As of this morning (at 5 a.m., when the daily statistics run for month-to-day happens), December 16, 2014, C&I 15.1 is doing OK in terms of readership: 1,355 downloads to date (1,168 of the print-oriented two-column version, 187 of the 6×9″ single-column version). Those are strong numbers; I’d like to think the issue’s having some mild impact.
As of this morning, total non-spam responses to the other post (and to the piece in C&I) are a little less strong. 1,355 less strong, to be exact. (Lots of spamments, but that happens any time I turn comments on.)
That’s a shame, but it’s also reality.
Meanwhile, I’m now a little more than halfway in scanning the remaining 2,200-odd journals, which are now down to 1,800-odd as I remove journals where there’s not enough English in the interface for me to determine whether they have article processing charges and how their issue archives work. That is: I have 1,010 journals that I’ve been able to record information on, with 800-odd to go, but I imagine another 100+ will disappear in that process.
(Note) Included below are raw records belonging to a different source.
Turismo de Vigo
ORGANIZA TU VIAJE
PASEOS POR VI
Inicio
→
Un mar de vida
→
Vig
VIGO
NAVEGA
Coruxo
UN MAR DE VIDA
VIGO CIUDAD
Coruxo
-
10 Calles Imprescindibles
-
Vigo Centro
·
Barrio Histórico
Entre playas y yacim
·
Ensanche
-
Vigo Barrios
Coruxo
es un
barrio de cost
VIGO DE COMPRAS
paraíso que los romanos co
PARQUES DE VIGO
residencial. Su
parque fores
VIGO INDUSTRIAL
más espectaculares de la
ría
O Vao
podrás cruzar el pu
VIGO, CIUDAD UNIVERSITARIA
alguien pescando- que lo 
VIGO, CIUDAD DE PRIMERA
A word to OA publishers who are trying to offer an English interface without actually doing any work: Having an English flag (either literally a flag or a pull-down list option) is really sort of pointless if all it does is change the OJS menu headings to English, with all the text linked from them still in the primary language of the journal. Cute, but pointless.
But at least better than the journals hosting malware…and I think I have one of you to “thank” for spending most of a day last week recovering from a nasty little Trojan disguised as a Flash update. I saw a second attempt this week, but the combination of anti-crap software I’m running flagged it immediately.
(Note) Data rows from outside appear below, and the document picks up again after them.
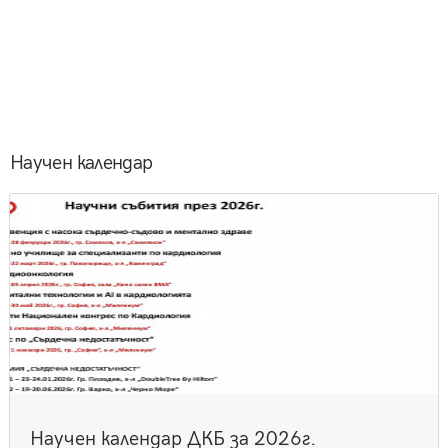
Научен календар
Научен календар ДКБ за 2026г.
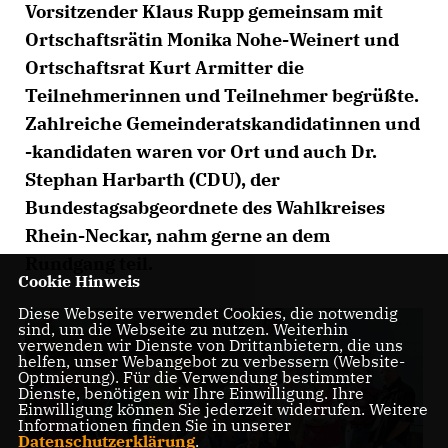
Vorsitzender Klaus Rupp gemeinsam mit
Ortschaftsrätin Monika Nohe-Weinert und
Ortschaftsrat Kurt Armitter die
Teilnehmerinnen und Teilnehmer begrüßte.
Zahlreiche Gemeinderatskandidatinnen und
-kandidaten waren vor Ort und auch Dr.
Stephan Harbarth (CDU), der
Bundestagsabgeordnete des Wahlkreises
Rhein-Neckar, nahm gerne an dem
Rundgang teil.
Cookie Hinweis
Diese Webseite verwendet Cookies, die notwendig
sind, um die Webseite zu nutzen. Weiterhin
verwenden wir Dienste von Drittanbietern, die uns
helfen, unser Webangebot zu verbessern (Website-
Optmierung). Für die Verwendung bestimmter
Dienste, benötigen wir Ihre Einwilligung. Ihre
Einwilligung können Sie jederzeit widerrufen. Weitere
Informationen finden Sie in unserer
Datenschutzerklärung
.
Oh, just as a sidebar, here are some year-to-November-30* figures for OA-related essays in Volume 14:
- April 2014, 14:4 (The Sad Case of Jeffrey Beall and another essay): 2,781 two-column plus 3,393 single-column (a rare case in which the single-column outdid the two-column), for a total of 6,174, a big number for C&I: by far the largest 2014 download count for any issue of C&I (that’s out of some 176,000 total downloads through November 30, although as noted in the footnote below that’s missing 11 days, the last day of each month).
- May 2014, 14:5 (The So-Called Sting and another essay): 1,690 two-column plus 1,283 single-column, for a total of 2,973, also a very good number.
- July 2014, 14:7 (Journals, “Journals” and Wannabes): 1,839 two-column plus 1,042 single column, for a total of 2,881, which is very good, especially noting that the window is getting smaller.
- October/November 2014, 14:10 (Journals and “Journals”: Taking a Deeper Look): 817 two-column plus 239 single-column for a total of 1,056. Not bad for a relatively brief period.
- December 2014, 14:11 (Journals and “Journals” Part 2): 998 two-column plus 456 single-column, for a total of 1,454, which is pretty good given that it came out on November 2, so that’s one month’s readership.
The three Journals and “Journals” issues show 96, 27, and 88 additional downloads for December 1-15, respectively.
*Technically, November 29: because of how the statistics run, I never actually see the figures for the final day of a given month.
Update December 18, 2014: Comments now turned off. The question of whether or not to write a Publish-on-Demand paperback based on all of this has been rendered moot, in a way that will serve libraries quite well, I believe.